Initial Outcomes of a RCT of a Comprehensive School-Based Intervention for Children with HFASD

Saturday, May 13, 2017: 12:00 PM-1:40 PM
Golden Gate Ballroom (Marriott Marquis Hotel)
J. D. Rodgers1, C. Lopata1, M. L. Thomeer1, J. P. Donnelly1, C. A. McDonald1, H. Wang2 and T. Smith3, (1)Canisius College, Institute for Autism Research, Buffalo, NY, (2)University of Rochester, Rochester, NY, (3)University of Rochester Medical Center, Rochester, NY

There are few evidence-based interventions for the social, social-communication, and behavioral deficits of children with ASD who have relative strengths in cognitive and language domains, i.e., high-functioning ASD (HFASD). School-based interventions for children with HFASD present an opportunity to address these deficits. Previous studies have supported the feasibility and initial efficacy of the current intervention protocol (Lopata et al., 2010; 2012).


This study reports the initial results (years one and two) of an ongoing four-year randomized controlled trial (RCT) of a comprehensive school-based intervention (schoolMAX) for children with HFASD.


Participants: The sample included 54 children, aged 6-12 with HFASD (28 children in the treatment condition and 26 children in a “business-as-usual” control condition). Random assignment was at the school level with 8 schools each in the treatment and control condition. Participants had a prior clinical diagnosis of ASD, a WISC-IV short-form full-scale IQ >70 (at least one composite, VCI or PRI >80), and a CASL expressive or receptive language score >75. All diagnoses were confirmed using the ADI-R.

Measures: Adapted Skillstreaming Checklist (ASC, completed by Parent and Teacher), Social Responsiveness Scale - Second edition (SRS-2, completed by Parent and Teacher), Cambridge - Mindreading Face-Voice Battery for Children (CAM-C, Faces and Voices), and the Social Interaction Observation Scale (SIOS).

Procedures: The 10-month schoolMAX intervention included social skills groups, therapeutic activities, computerized instruction in emotion recognition, an individualized behavioral plan, and parent training.
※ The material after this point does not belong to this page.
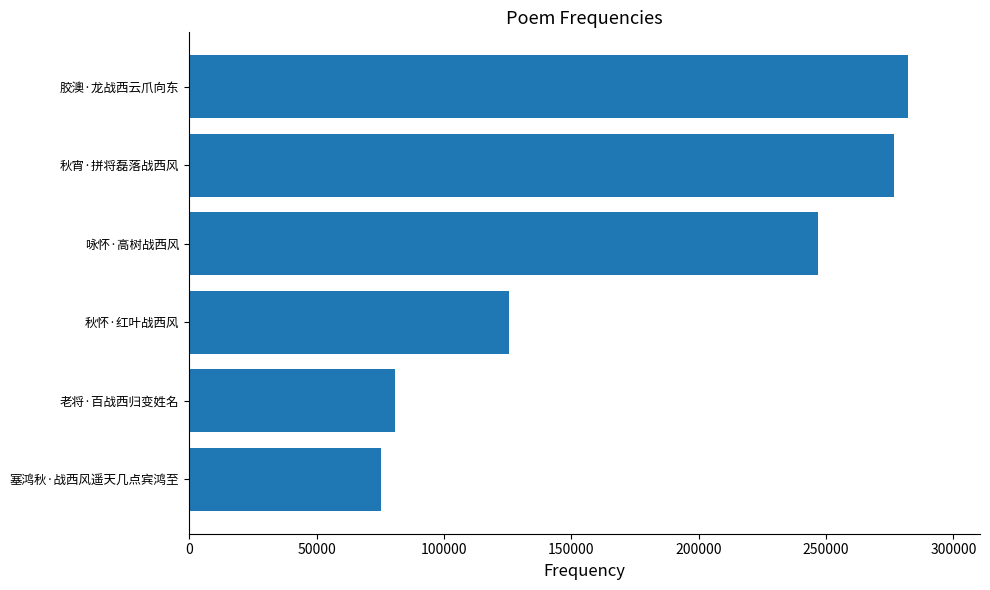

What is the greatest value displayed?

282237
The intervention was conducted by school staff with elements integrated into the school day. A manualized training and consultation model was used to monitor and ensure ongoing intervention fidelity in treatment condition schools (Thomeer et al., 2015). Control condition schools were monitored for the presence of elements of treatment fidelity using the same manualized forms. Ratings scales, CAM-C testing, and SIOS observations were completed pre- and post-treatment.


In treatment schools, intervention fidelity averaged 91% or higher for each intervention element. In control schools, elements of intervention fidelity averaged less than 8% across elements. Hierarchical models (adjusting for full-scale IQ and school socioeconomic status) were used to evaluate the impact of treatment condition on change scores. In this initial evaluation of RCT outcomes, four of the seven measures indicated significant treatment effects (p < .05). Specifically, parent-rated ASC indicated increased use of targeted social skills, teacher-rated SRS-2 indicated reduced ASD symptoms, and CAM-C Faces and Voices testing both showed increased emotion recognition skills for the treatment relative to control participants.
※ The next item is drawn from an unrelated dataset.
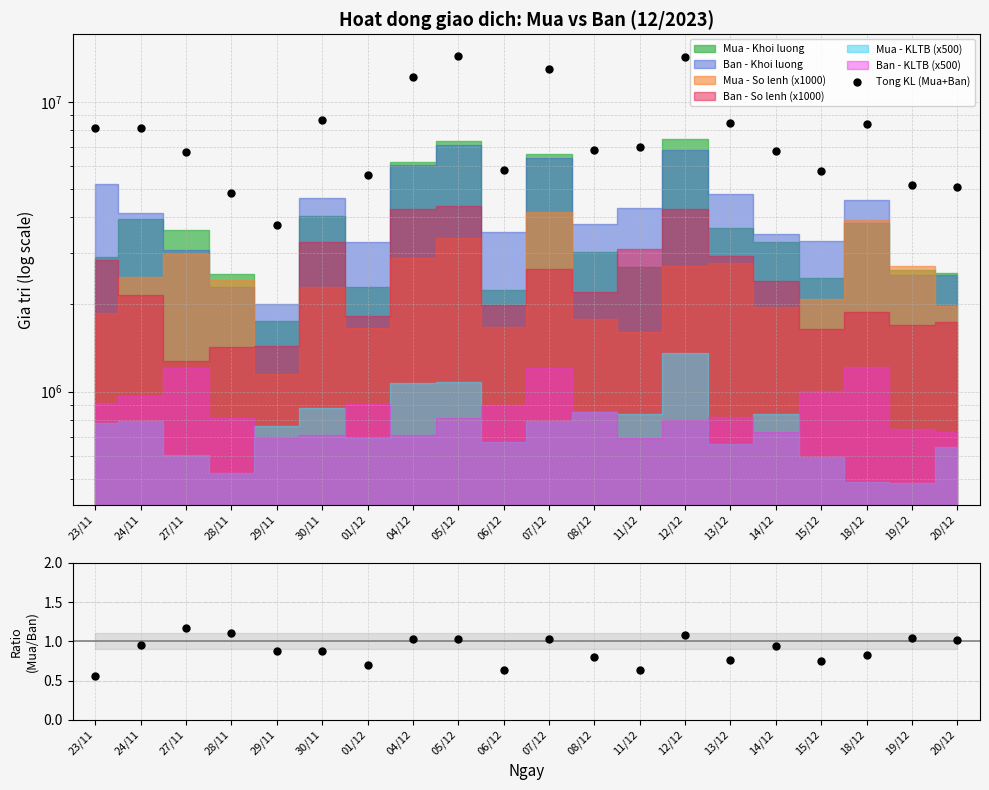

At how many categories does at least one series exceed 7548027?

9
Initial results suggest efficacy for the schoolMAX intervention. Four of the seven outcome measures yielded statistically significant positive results. The training and consultation model utilized appears to have been successful at maintaining intervention fidelity. Finally, as these results present the first two of the four years of the overall study, the current analysis may be underpowered to detect effects in some of the other outcome measures.